ガラスカット
さて、前回デザインしたものを実際に制作していく。先ずはガラスカットで使う型紙の準備から。Illustratorにて実寸で設計しているので、それをそのままA3のケント紙に印刷する。
印刷されたものを、ハートを残してカットしたものが型紙になる。
普通のコピー用紙と違って、厚さのあるケント紙への印刷は、コンビニの複合機ではできない。仕方なく家庭用のコピー機で行うのだが、性能があまり良くないので、歪みがある。ただ、型紙は一つ一つがそんなに大きくはないので、 なんとか許容範囲だ。
一方で、組む際に使う下紙は歪むと困るので、コンビニの複合機で印刷する。今回のサイズ:W250×H741であれば、A3の横2枚に収まるので、丁度良い。それをテープでつなげたものを下紙にする。
型紙を使って、早速ガラスをカットする。小さい同じようなピースが多いので、最初にガラスを帯で落とし、このように効率良くカットしていく。
愛用のガラスカッター、Mitsuboshi Normal Wheel (Old Type)。恐らく20年以上前のガラスカッターだが、いまだに現役で、切れ味も抜群。
全てのガラスをカットしたら、ルーターで余分なバリを削り、型紙通りに切れているかをすべてチェックする。大きすぎるものはルーターで削って形を整える。
組み
印刷した下紙を敷いた上で、組んでいく。ケイムは外枠がFH12hで、中は全てFH5s。
今回は自宅のマンションでの制作なので、大きな音が出せない。ルーターは気を使いながら時間を選んで何とか使えるかどうか。だが、釘は打てない。以前に下の階から苦情が出たことがある。ソフトハンマーでの打撃の衝撃が結構響いていると思われるのだ。そんな訳で、ケイムとガラスの固定には押しピン(画鋲)を使っている。
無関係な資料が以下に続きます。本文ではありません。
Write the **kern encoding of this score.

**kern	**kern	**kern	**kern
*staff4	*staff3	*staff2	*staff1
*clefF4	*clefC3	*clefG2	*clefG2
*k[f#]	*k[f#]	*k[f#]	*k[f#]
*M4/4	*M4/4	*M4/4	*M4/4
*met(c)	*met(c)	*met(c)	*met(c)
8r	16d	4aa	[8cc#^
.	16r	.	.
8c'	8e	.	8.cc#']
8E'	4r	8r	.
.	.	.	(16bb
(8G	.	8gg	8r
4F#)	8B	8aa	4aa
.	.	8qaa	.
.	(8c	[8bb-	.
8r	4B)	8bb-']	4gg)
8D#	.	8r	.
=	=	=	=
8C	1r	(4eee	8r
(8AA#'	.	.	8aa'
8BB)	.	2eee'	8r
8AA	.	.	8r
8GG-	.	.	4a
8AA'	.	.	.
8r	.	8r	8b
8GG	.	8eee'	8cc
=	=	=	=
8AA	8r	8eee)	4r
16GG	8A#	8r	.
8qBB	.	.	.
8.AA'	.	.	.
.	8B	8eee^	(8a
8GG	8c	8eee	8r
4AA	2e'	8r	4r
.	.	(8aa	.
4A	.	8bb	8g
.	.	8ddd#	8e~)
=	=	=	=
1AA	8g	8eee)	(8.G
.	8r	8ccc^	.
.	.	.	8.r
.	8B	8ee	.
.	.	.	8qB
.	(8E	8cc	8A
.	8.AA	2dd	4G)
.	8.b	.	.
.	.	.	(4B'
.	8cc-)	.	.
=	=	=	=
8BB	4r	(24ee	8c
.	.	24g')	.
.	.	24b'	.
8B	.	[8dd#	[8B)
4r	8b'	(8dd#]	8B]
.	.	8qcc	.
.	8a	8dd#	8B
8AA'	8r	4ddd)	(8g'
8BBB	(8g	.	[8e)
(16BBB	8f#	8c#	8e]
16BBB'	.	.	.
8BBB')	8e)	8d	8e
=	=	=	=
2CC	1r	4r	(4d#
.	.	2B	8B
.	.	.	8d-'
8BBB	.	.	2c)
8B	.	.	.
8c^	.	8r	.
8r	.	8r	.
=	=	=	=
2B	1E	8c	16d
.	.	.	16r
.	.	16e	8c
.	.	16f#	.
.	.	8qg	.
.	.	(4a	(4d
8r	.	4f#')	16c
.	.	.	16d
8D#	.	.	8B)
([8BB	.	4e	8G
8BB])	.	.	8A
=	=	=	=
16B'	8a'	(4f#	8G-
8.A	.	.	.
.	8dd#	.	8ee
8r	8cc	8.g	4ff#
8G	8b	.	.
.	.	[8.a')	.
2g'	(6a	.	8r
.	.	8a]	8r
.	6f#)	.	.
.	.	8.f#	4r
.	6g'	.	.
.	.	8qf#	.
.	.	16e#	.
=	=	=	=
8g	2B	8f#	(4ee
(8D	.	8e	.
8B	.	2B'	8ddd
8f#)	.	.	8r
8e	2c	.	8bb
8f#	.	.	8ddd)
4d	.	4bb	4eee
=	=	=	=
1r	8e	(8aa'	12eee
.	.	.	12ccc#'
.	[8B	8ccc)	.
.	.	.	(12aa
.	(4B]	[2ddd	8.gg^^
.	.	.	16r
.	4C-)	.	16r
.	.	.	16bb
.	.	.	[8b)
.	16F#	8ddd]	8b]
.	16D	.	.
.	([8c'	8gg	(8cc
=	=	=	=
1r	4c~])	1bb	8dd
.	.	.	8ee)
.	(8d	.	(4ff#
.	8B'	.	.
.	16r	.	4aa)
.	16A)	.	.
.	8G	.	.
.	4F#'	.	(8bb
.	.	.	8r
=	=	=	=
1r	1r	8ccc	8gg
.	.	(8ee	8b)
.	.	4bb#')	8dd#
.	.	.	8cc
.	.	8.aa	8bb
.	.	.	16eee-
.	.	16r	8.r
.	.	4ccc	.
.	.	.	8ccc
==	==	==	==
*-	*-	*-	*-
ステンドグラス用の釘と押しピンの比較。性能的には、押しピン2~3本で釘1本分といったところだろうか。釘と比べたらホールド力は弱いが、何とかかんとか、やってやれない事はない、というレベル。外枠のケイムも、すべて細長いガラスを噛ました上で、押しピンで固定している。
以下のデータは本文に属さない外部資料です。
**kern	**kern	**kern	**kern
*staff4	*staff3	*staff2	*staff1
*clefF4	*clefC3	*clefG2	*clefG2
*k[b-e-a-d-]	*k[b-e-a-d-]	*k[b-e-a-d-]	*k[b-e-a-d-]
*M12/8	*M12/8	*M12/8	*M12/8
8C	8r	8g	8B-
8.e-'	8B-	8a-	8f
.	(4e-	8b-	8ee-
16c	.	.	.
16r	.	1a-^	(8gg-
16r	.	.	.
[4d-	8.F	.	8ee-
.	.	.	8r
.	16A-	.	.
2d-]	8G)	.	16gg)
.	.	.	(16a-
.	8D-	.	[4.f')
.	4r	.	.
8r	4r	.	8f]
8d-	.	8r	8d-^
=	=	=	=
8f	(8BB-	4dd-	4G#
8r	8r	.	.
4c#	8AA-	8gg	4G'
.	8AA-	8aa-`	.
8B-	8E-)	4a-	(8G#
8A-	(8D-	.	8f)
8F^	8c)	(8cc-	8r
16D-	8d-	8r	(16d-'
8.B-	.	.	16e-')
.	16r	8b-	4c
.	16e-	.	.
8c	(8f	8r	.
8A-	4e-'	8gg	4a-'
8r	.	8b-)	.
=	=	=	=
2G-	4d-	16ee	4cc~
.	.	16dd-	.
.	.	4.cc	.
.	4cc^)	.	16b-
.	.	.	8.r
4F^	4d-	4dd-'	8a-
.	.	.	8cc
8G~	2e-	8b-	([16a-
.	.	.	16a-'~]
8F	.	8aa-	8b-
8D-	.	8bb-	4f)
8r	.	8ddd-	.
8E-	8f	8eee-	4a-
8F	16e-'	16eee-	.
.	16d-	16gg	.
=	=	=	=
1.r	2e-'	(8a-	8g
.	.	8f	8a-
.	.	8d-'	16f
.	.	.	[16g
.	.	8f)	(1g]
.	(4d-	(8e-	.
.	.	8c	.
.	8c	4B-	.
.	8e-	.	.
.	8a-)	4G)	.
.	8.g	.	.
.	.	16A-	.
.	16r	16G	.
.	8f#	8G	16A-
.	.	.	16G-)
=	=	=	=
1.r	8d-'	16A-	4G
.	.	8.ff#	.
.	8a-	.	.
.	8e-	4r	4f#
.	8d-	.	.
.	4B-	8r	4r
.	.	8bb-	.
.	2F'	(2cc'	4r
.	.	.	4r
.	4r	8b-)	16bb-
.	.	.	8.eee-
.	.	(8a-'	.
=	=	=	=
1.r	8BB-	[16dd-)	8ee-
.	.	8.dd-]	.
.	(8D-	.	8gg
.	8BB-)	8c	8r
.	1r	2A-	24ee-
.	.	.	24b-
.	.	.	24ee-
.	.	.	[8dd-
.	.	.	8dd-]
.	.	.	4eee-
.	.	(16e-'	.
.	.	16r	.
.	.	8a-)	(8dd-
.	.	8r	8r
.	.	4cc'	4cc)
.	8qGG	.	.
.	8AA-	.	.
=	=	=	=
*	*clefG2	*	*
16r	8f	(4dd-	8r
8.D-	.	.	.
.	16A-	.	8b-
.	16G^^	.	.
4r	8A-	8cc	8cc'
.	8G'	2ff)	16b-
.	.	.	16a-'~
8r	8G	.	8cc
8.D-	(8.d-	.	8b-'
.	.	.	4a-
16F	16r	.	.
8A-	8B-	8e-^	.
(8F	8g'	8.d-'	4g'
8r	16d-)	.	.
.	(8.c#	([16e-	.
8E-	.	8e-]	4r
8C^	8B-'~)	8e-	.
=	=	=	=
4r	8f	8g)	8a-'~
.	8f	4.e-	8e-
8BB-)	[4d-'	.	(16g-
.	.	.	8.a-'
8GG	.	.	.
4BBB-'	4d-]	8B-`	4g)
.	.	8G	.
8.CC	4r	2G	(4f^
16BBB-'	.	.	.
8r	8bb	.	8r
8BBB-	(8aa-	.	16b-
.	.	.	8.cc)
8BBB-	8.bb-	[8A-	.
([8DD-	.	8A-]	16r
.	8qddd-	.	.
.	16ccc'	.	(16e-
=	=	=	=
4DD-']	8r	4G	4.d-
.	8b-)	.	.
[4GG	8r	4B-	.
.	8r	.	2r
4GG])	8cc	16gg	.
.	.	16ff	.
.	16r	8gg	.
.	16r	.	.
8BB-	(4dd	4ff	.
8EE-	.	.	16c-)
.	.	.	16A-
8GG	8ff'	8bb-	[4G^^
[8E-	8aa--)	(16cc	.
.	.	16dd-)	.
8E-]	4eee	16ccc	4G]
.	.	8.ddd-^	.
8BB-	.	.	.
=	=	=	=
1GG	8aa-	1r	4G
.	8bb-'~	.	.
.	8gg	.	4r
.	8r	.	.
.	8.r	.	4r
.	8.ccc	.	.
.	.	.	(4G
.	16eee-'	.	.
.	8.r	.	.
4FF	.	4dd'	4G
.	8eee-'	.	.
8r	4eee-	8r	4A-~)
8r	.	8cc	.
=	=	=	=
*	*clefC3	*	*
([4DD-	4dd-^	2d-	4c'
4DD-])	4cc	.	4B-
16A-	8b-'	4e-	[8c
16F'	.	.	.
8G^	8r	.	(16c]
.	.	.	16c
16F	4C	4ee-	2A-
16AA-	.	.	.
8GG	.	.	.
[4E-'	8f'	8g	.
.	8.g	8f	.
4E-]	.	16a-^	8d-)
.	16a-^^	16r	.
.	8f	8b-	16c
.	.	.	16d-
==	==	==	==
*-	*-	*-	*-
騒音対策として、もう一つ。ケイムは全て差し込みで制作しているのだが、差し込む際に差し込む側のケイムの先を潰すことができない。ソフトハンマーで潰す音がNGだからだ。そこは、ケイムの芯を少し抜いた上で、指先でケイムを潰すことで凌いでいる。
組みが完了。この後、ケイムのラインを丁寧に整えて、ハンダ付けの準備をする。
組の段階で発覚したのだが、ガラスが全体的に大きかった。型紙作成時にハート幅を1.5mmに設定していたのだが、それがちょっとシビア過ぎたようだ。いくら直線オンリーだからと言っても、もう少し広めにしたほうが良さそうだ。今度からは1.75mmにしようと思う。
多少大きくても、ソフトハンマーで打ち込めば行けたかもしれない。ただ、音が出る関係から派手な打ち込みができないので、ガラスとケイムの間に、気持ち、余裕を持たざるを得ない。
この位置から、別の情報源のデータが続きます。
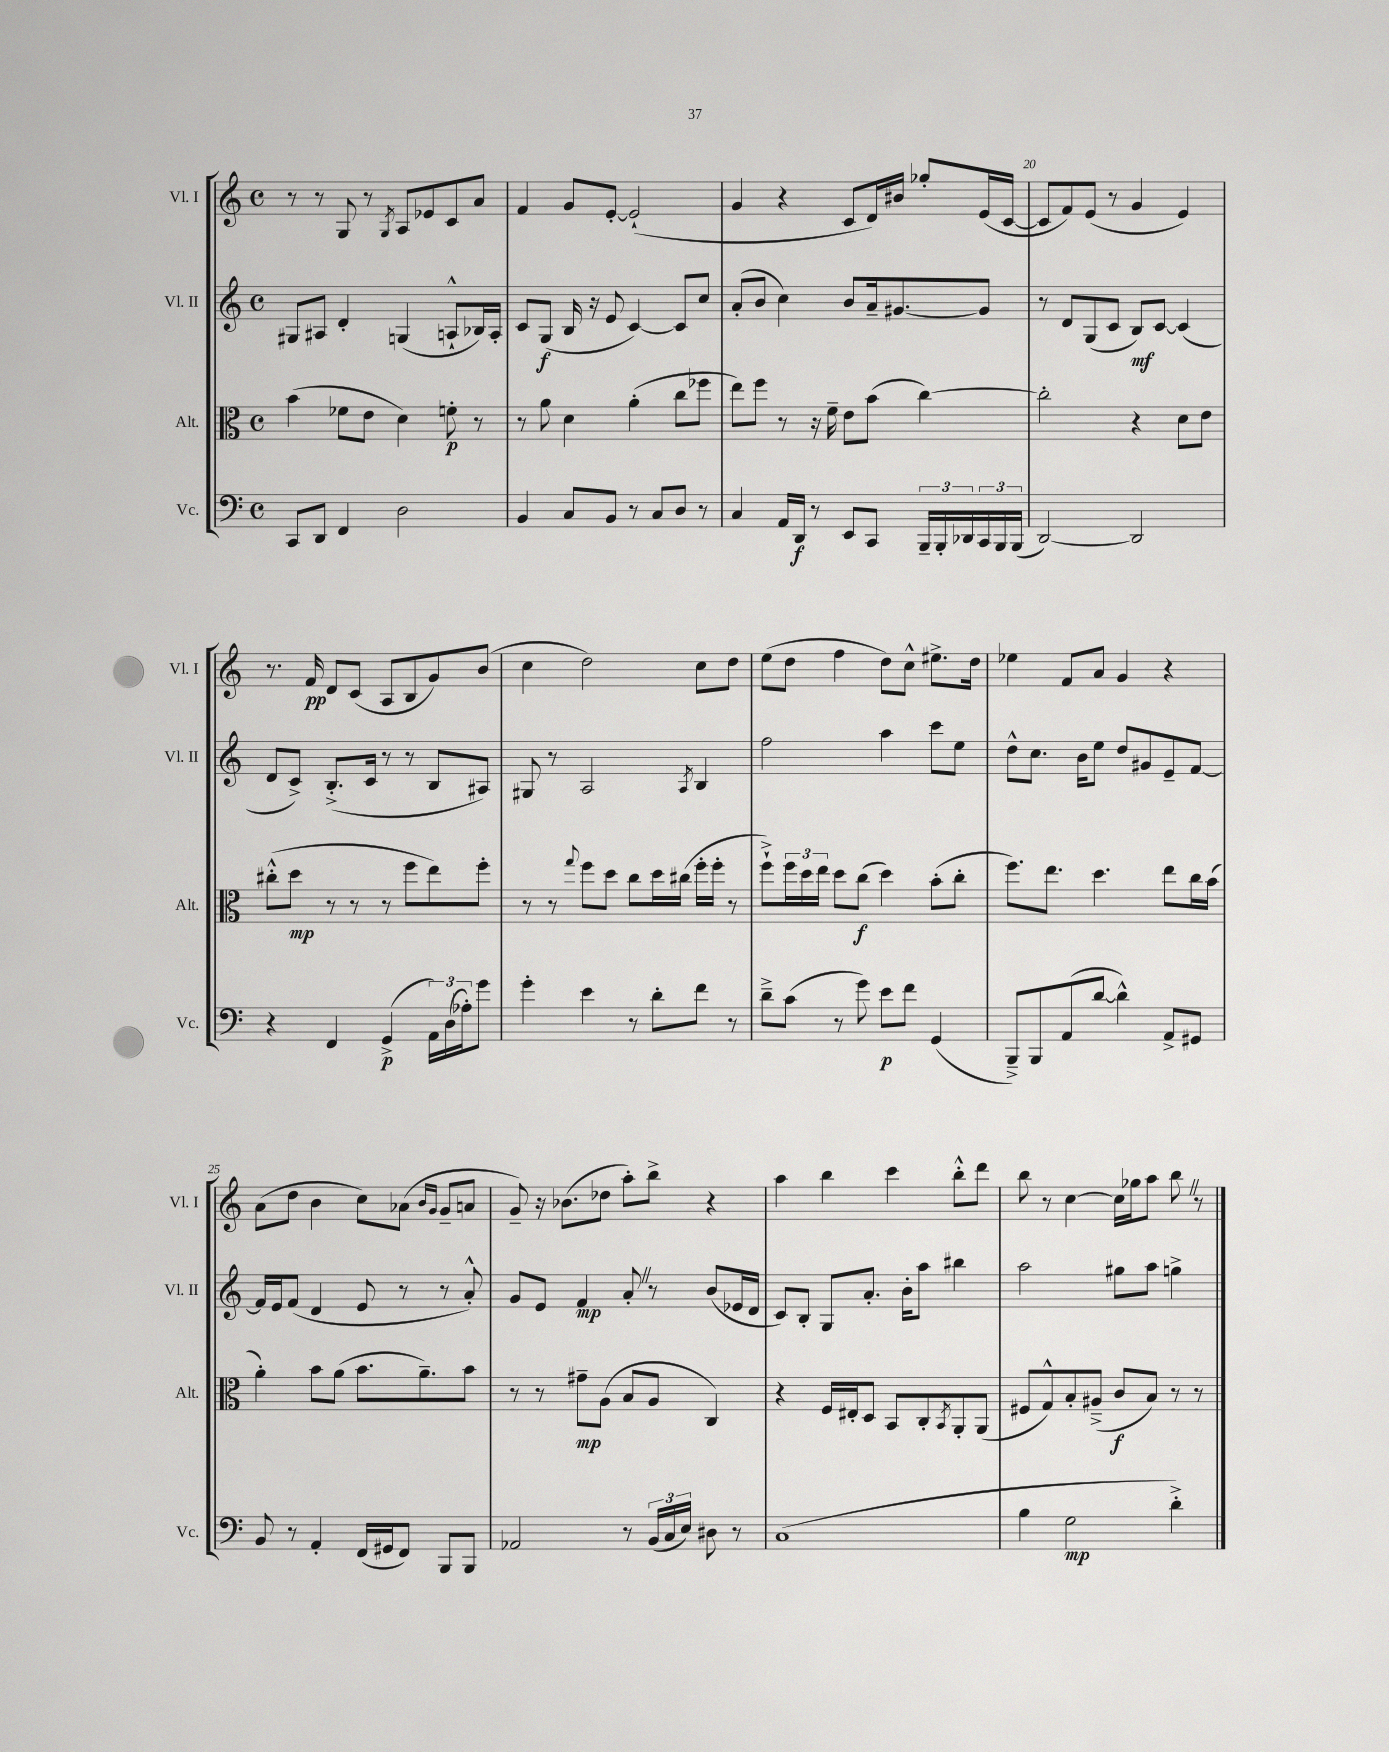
<<
\new StaffGroup <<
\new Staff = "s0" \with { instrumentName = "Vl. I" shortInstrumentName = "Vl. I" } {
    \clef treble \key c \major \defaultTimeSignature \time 4/4
    r8 r8 g8 r8 \acciaccatura { g8 } a8 ees'8 c'8 a'8 |
    f'4 g'8 e'8~-. e'2-!( |
    g'4 r4 c'8 d'16) bis'16 ges''8-. e'16( c'16~ |
    c'8 f'8) e'8( r8 g'4 e'4) |
    r8. f'16\pp d'8 c'8( a8 b8 g'8) b'8( |
    c''4 d''2) c''8 d''8 |
    e''8( d''8 f''4 d''8) c''8-^ eis''8.-> d''16 |
    ees''4 f'8 a'8 g'4 r4 |
    a'8( d''8 b'4 c''8) aes'8( \grace { b'16 g'16 } g'8-- a'8 |
    g'8--) r16 bes'8.( des''8 a''8-.) b''8-> r4 |
    a''4 b''4 c'''4 b''8-.-^ d'''8 |
    b''8 r8 c''4~ c''16 ges''16 a''8 b''8 \once \override BreathingSign.text = \markup { \musicglyph "scripts.caesura.straight" } \breathe r8 \bar "|." |
}
\new Staff = "s1" \with { instrumentName = "Vl. II" shortInstrumentName = "Vl. II" } {
    \clef treble \key c \major \defaultTimeSignature \time 4/4
    gis8 ais8 d'4-. g4( a8-!-^ bes16) a16-. |
    c'8 g8\f( b16 r16 e'8 c'4~) c'8 c''8 |
    a'8-.( b'8 c''4) b'8 a'16-- gis'8.~ gis'8 |
    r8 d'8 g8( c'8 b8\mf) c'8~ c'4( |
    d'8 c'8->) b8.-.->( c'16 r8 r8 b8 ais8) |
    gis8 r8 a2 \acciaccatura { a8 } b4 |
    f''2 a''4 c'''8 e''8 |
    d''8-^ c''8. b'16 e''8 d''8 gis'8 e'8-- f'8~ |
    f'16 e'16 f'8( d'4 e'8 r8 r8 a'8-.-^) |
    g'8 e'8 f'4\mp a'8-. \once \override BreathingSign.text = \markup { \musicglyph "scripts.caesura.straight" } \breathe r8 b'8( ees'16 d'16 |
    c'8) b8-. g8 a'8.-. b'16-. a''8 bis''4 |
    a''2 gis''8 a''8 g''4-> \bar "|." |
}
\new Staff = "s2" \with { instrumentName = "Alt." shortInstrumentName = "Alt." } {
    \clef alto \key c \major \defaultTimeSignature \time 4/4
    b'4( fes'8 e'8 d'4) f'8-.\p r8 |
    r8 a'8 d'4 a'4-.( c''8 fes''8 |
    e''8) f''8 r8 r16 f'16-- e'8 b'8( c''4~) |
    c''2-. r4 d'8 e'8 |
    cis''8-.-^( d''8\mp r8 r8 r8 f''8 e''8) f''8-. |
    r8 r8 \appoggiatura { g''8 } f''8 d''8 c''8 d''16 cis''16( f''16-. f''16-. r8 |
    f''8-!->) \tuplet 3/2 { f''16 d''16 e''16 } d''8 c''8\f( d''4) b'8-.( c''8-. |
    f''8.) e''8. d''4. e''8 c''16 b'16( |
    a'4-.) b'8 a'8( b'8. a'8.--) b'8 |
    r8 r8 gis'8--\mp a8( b8 a8 c4) |
    r4 f16 eis16-. d8 b,8 c8-. \acciaccatura { b,8 } a,8-. a,8( |
    fis8 g8-^) b8-. ais8--->( c'8\f b8) r8 r8 \bar "|." |
}
\new Staff = "s3" \with { instrumentName = "Vc." shortInstrumentName = "Vc." } {
    \clef bass \key c \major \defaultTimeSignature \time 4/4
    c,8 d,8 f,4 d2 |
    b,4 c8 b,8 r8 c8 d8 r8 |
    c4 a,16 d,16\f r8 e,8 c,8 \tuplet 3/2 { b,,16-- b,,16-. des,16 } \tuplet 3/2 { c,16 b,,16 b,,16( } |
    d,2~) d,2 |
    r4 f,4 g,4->\p( \tuplet 3/2 { a,16) d16( aes16-.) } g'8 |
    g'4-. e'4 r8 d'8-. f'8 r8 |
    d'8---> c'8( r8 g'8) e'8\p f'8 g,4( |
    b,,8--->) b,,8 a,8( d'8~ d'4-^) a,8-> gis,8 |
    b,8 r8 a,4-. f,16( gis,16 f,8) b,,8 b,,8 |
    aes,2 r8 \tuplet 3/2 { b,16( c16 e16) } dis8 r8 |
    c1( |
    b4 g2\mp d'4-.->) \bar "|." |
}
>>
>>
\layout { \context { \Score currentBarNumber = #17 \override BarNumber.break-visibility = ##(#f #t #t) barNumberVisibility = #(every-nth-bar-number-visible 5) } }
あと、ガラスは、大きいピースはケイムとの間に隙間ができやすいので、気持ち小さく切ったほうが良い。逆に、小さいピースはジャストサイズかやや大きめでも良いくらい。ケイムの実際のハート幅は1.2mm程度なので、今回のように1.5mmでガラスをカットしても、若干の余裕はあるのだ。
ハンダ付け(点付け)
今回のパネルは、最終的には全面ハンダを施す。その前段階として、一旦点付けでケイムを固定しておく。ステンドグラスのラインが確定するのはこの段階なので、下紙通りの完璧なライン合わせを目指す。
特に今回のような直線幾何学系、シンメトリー気味のステンドはラインのズレが目立ちやすいので、いつも以上に神経を使って行う必要がある。
表裏、全ての点付けが終わった。表裏を先にすべて点付けしておくことで、全面ハンダの際にケイムが動くことがない。
ステンドグラス制作の山場は越えた。後の工程は作業的なものがあるだけだ。
次回、全面ハンダ~パテ、仕上げ、完成までを予定している。